After investigating it turns out that my router does support Dual WAN failover, but it can’t connect to another WIFI network in client bridge mode to share the connection (well maybe it can with a different firmware like DD-WRT but I’m happy with the AsusWRT Merlin firmware I’m running, so I didn’t check). So I started looking around for a device that did support client bridge mode and came across this cheap TPLink travel router, you can pick one up for $35 and in addition to solving my main problem, its also a handy device to take with you when travelling for sharing WIFI & hotspot connections etc.
However once I actually got my hands on one I found a problem. For whatever reason, the stock firmware doesn’t work in the configuration I wanted. I set up the dual WAN on my Asus router & set the TPLink up to connect to my phones hotspot - but the Asus couldn’t get a DHCP lease from my phone and nothing connected to the Asus could access the WAN. I played around with all the settings I could, but couldn’t get it to work - so I decided to ditch the stock firmware on the TPLink and install OpenWRT instead to see if I would have any more luck. Getting OpenWRT installed was a bit quirky, but ultimately not too difficult - you just need to follow the instructions here.
Once I had OpenWRT up and running I had to set up two network interfaces. A bridged LAN that runs on the 5GHz radio and the ethernet port, and a WAN that runs on the 2.4GHz radio. Once that’s set up you just need to set up the 2.4GHz wireless to connect in client mode to the hotspot (and I also set up the 5GHz wireless as an access point to my existing WIFI network).

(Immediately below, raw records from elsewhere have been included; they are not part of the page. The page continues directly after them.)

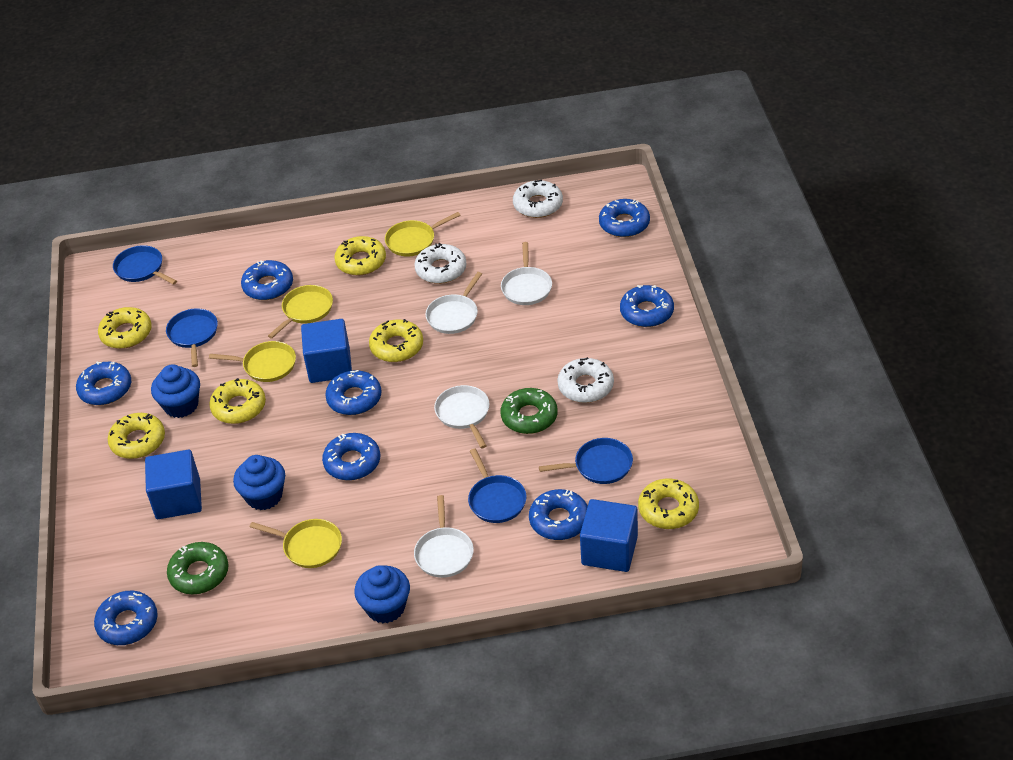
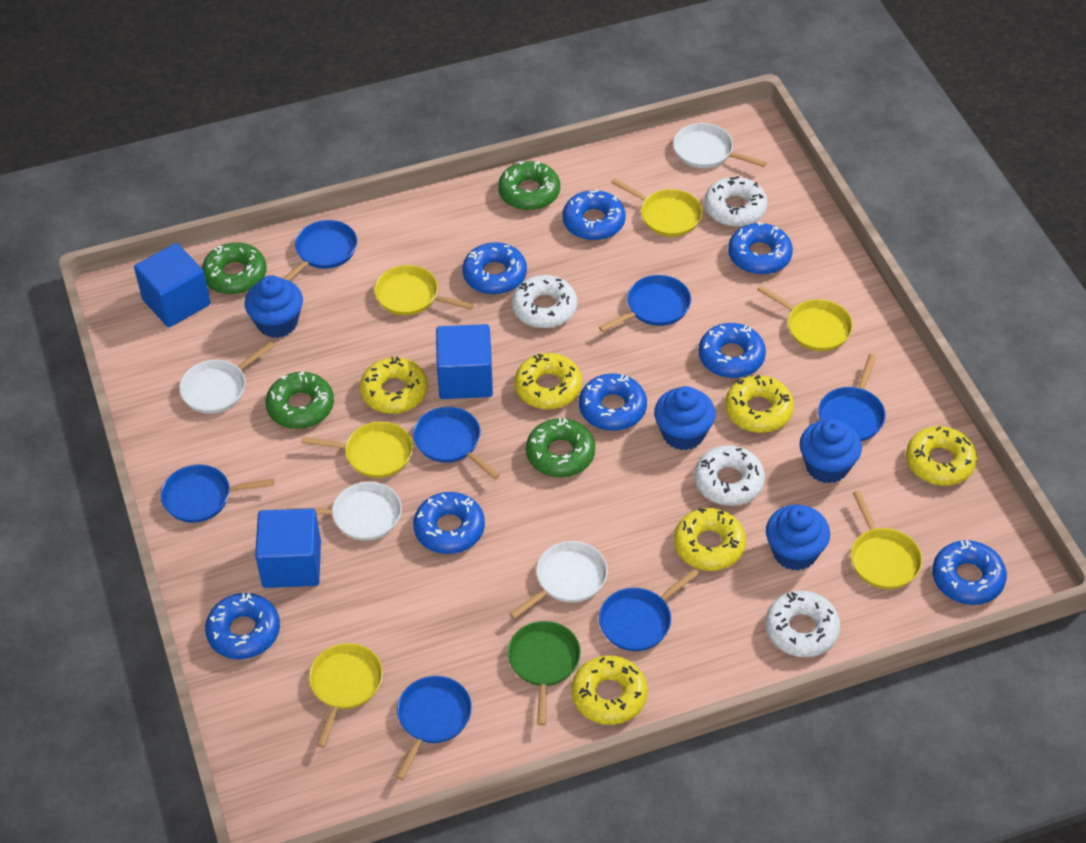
blue cupcake: [151,365,200,418] [233,455,285,510] [354,565,410,624] = 3 -> [245,275,303,338] [654,386,716,450] [766,505,830,570] [799,419,862,484] = 4
blue pan: [113,245,177,285] [166,308,218,367] [468,448,527,523] [539,438,633,484] = 4 -> [161,465,274,523] [283,220,357,281] [395,676,472,780] [413,407,500,479] [599,275,691,332] [599,568,699,651] [818,354,886,441] = 7
green donut: [167,542,229,594] [501,388,558,434] = 2 -> [202,242,266,295] [266,371,334,429] [498,161,560,210] [526,418,595,477] = 4
green pan: none = 0 -> [507,621,581,726] = 1
white donut: [414,243,466,284] [513,180,563,218] [557,357,614,403] = 3 -> [512,275,577,328] [694,445,765,506] [704,176,768,227] [765,591,840,657] = 4
yellow pan: [209,341,296,382] [250,519,342,568] [268,285,333,339] [385,212,461,256] = 4 -> [301,422,413,478] [309,643,383,748] [374,265,474,315] [611,178,703,237] [757,285,853,351] [851,490,922,589] = 6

Finally the TPLink has a slider switch that allows you to switch ‘modes’ (i.e. access point, ethernet sharing, hotspot) when using the stock firmware - this is a useful feature but doesn’t work out of the box with OpenWRT, but since I only want the 5GHz radio running as an access point when I’m travelling (I already have good coverage at home with my existing router, so I don’t need the extra access point) - I wanted to be able to switch this on/off without having to log into the configuration UI. To do this there’s an open source package called openwrt-slide-switch which adds support for this. To install I needed to enable SSH on the TPLink and once logged in run:
opkg update opkg install slide-switch
You then need to configure the actions to take when the slide switch mode is changed. To do this, you need to add a couple of files into /etc/rc.button (and make sure they are chmodded to +x). The README on the github page above has all the details, but I ended up adding two ‘modes’ - one which enables the 5Ghz access point, and one which disables it.
With all this configured if my main internet connection goes down, I just need to enable my phones wireless hotspot and the TPLink will connect and automatically bridge the connection to all devices in the house until the main connection comes back online again.